WHAT YOU HAVE TO DO - Only one stretch of the records below should be repeated. It starts with the line containing "centre-of-mass energies up" and goes on through the line containing "75 | 85 | ≥80 |", exactly as written.

INFORMATION SUPPLIED -

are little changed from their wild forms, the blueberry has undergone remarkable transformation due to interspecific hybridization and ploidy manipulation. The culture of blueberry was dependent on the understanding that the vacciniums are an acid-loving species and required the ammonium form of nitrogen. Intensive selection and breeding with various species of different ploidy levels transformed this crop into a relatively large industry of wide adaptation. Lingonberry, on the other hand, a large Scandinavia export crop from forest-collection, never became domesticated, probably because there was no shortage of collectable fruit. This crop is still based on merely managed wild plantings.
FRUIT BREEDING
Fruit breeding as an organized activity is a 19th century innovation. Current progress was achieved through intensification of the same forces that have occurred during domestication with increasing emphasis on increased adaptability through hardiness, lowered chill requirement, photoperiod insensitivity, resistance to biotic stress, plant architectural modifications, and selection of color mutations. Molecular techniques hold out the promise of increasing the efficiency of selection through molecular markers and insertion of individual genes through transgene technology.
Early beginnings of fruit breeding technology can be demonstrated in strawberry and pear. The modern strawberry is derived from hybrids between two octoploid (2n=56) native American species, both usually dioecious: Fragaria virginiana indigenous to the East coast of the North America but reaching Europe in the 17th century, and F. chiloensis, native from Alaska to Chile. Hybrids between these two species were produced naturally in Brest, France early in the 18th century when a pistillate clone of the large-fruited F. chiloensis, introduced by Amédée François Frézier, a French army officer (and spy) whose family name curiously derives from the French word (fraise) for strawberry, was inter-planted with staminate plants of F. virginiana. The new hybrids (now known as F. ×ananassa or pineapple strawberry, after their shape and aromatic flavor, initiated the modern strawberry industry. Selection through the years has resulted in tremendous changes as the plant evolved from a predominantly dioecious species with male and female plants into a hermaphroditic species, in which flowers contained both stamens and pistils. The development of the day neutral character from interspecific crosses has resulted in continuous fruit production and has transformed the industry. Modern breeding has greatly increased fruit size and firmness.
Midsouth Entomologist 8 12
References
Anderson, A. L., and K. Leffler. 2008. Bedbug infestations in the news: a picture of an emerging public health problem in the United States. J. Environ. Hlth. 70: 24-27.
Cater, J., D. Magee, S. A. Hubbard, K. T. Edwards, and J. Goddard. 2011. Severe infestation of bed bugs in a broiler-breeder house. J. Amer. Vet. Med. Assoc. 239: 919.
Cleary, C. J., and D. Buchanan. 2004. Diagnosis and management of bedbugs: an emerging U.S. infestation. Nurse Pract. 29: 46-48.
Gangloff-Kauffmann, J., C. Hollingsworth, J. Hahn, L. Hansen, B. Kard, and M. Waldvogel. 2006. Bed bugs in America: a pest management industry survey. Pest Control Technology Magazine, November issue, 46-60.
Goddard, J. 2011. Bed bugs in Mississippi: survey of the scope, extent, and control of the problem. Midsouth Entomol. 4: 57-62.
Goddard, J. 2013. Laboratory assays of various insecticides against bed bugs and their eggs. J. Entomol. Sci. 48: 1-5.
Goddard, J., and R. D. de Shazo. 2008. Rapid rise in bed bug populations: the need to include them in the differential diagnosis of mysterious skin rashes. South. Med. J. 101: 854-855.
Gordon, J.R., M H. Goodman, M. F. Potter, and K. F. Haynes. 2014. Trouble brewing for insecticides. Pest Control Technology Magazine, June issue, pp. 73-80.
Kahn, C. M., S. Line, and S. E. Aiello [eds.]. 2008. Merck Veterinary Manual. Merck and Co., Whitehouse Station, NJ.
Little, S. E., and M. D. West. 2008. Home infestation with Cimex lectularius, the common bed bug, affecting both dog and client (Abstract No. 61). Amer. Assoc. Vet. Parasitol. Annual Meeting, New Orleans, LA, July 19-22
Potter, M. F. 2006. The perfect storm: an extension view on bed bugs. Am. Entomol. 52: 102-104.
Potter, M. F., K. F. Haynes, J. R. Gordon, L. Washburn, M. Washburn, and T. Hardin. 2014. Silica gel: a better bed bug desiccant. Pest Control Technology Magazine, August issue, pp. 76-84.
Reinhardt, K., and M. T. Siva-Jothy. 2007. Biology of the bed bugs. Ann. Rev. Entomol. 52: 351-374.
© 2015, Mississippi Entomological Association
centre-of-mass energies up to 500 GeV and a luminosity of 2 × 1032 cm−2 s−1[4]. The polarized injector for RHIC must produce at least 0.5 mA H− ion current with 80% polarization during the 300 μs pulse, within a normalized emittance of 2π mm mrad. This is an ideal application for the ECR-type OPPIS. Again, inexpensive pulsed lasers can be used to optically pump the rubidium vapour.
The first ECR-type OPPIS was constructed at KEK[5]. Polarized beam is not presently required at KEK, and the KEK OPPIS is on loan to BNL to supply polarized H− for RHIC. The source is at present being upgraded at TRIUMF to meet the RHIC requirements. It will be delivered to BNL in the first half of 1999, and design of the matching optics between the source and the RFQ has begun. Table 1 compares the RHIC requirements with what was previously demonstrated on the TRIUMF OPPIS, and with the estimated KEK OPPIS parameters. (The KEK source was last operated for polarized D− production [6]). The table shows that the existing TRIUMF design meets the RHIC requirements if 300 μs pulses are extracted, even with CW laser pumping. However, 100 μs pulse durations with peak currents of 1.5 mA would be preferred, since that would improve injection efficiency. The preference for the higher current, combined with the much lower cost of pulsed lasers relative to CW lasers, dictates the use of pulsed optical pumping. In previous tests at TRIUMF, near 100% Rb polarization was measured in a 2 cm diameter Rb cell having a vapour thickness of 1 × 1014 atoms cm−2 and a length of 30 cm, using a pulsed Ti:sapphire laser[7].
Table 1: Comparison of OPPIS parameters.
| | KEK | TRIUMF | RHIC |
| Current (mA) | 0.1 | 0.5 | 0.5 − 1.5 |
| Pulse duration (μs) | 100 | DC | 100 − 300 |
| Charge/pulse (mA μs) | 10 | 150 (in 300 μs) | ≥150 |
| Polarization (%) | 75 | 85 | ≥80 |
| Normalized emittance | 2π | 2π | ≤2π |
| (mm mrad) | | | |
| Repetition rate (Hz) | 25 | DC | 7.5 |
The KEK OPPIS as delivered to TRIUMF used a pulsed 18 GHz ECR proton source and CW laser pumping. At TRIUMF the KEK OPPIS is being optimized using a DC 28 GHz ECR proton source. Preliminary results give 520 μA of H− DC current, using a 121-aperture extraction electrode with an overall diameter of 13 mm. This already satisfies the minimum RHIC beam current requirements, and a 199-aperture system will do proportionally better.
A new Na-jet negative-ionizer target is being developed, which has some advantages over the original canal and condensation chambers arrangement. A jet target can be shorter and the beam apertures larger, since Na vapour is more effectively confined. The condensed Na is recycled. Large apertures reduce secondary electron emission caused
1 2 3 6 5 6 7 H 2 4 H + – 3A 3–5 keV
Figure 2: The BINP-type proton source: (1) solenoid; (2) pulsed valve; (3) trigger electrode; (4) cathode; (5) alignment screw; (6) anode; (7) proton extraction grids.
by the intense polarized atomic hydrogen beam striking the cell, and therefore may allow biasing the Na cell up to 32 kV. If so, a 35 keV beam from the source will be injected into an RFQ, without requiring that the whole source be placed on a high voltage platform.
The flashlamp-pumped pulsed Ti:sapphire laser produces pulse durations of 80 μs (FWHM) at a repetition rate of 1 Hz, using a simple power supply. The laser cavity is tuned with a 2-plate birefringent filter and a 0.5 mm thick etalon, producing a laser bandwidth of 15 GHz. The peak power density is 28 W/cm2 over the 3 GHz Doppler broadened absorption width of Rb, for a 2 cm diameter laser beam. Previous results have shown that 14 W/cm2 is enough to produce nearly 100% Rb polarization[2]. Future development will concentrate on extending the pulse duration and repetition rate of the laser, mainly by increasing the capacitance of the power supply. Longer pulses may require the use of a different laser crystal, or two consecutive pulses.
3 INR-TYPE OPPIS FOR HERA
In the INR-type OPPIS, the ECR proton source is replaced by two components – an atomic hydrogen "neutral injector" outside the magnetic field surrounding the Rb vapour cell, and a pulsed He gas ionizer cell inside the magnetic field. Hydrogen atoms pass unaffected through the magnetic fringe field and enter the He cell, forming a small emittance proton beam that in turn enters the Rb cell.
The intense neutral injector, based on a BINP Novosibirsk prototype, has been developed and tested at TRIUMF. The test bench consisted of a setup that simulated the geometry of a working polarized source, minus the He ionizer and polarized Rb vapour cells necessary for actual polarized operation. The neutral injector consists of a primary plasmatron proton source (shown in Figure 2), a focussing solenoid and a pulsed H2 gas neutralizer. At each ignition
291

SOLUTION TO THIS EXERCISE -
centre-of-mass energies up to 500 GeV and a luminosity of 2 × 1032 cm−2 s−1[4]. The polarized injector for RHIC must produce at least 0.5 mA H− ion current with 80% polarization during the 300 μs pulse, within a normalized emittance of 2π mm mrad. This is an ideal application for the ECR-type OPPIS. Again, inexpensive pulsed lasers can be used to optically pump the rubidium vapour.
The first ECR-type OPPIS was constructed at KEK[5]. Polarized beam is not presently required at KEK, and the KEK OPPIS is on loan to BNL to supply polarized H− for RHIC. The source is at present being upgraded at TRIUMF to meet the RHIC requirements. It will be delivered to BNL in the first half of 1999, and design of the matching optics between the source and the RFQ has begun. Table 1 compares the RHIC requirements with what was previously demonstrated on the TRIUMF OPPIS, and with the estimated KEK OPPIS parameters. (The KEK source was last operated for polarized D− production [6]). The table shows that the existing TRIUMF design meets the RHIC requirements if 300 μs pulses are extracted, even with CW laser pumping. However, 100 μs pulse durations with peak currents of 1.5 mA would be preferred, since that would improve injection efficiency. The preference for the higher current, combined with the much lower cost of pulsed lasers relative to CW lasers, dictates the use of pulsed optical pumping. In previous tests at TRIUMF, near 100% Rb polarization was measured in a 2 cm diameter Rb cell having a vapour thickness of 1 × 1014 atoms cm−2 and a length of 30 cm, using a pulsed Ti:sapphire laser[7].
Table 1: Comparison of OPPIS parameters.
| | KEK | TRIUMF | RHIC |
| Current (mA) | 0.1 | 0.5 | 0.5 − 1.5 |
| Pulse duration (μs) | 100 | DC | 100 − 300 |
| Charge/pulse (mA μs) | 10 | 150 (in 300 μs) | ≥150 |
| Polarization (%) | 75 | 85 | ≥80 |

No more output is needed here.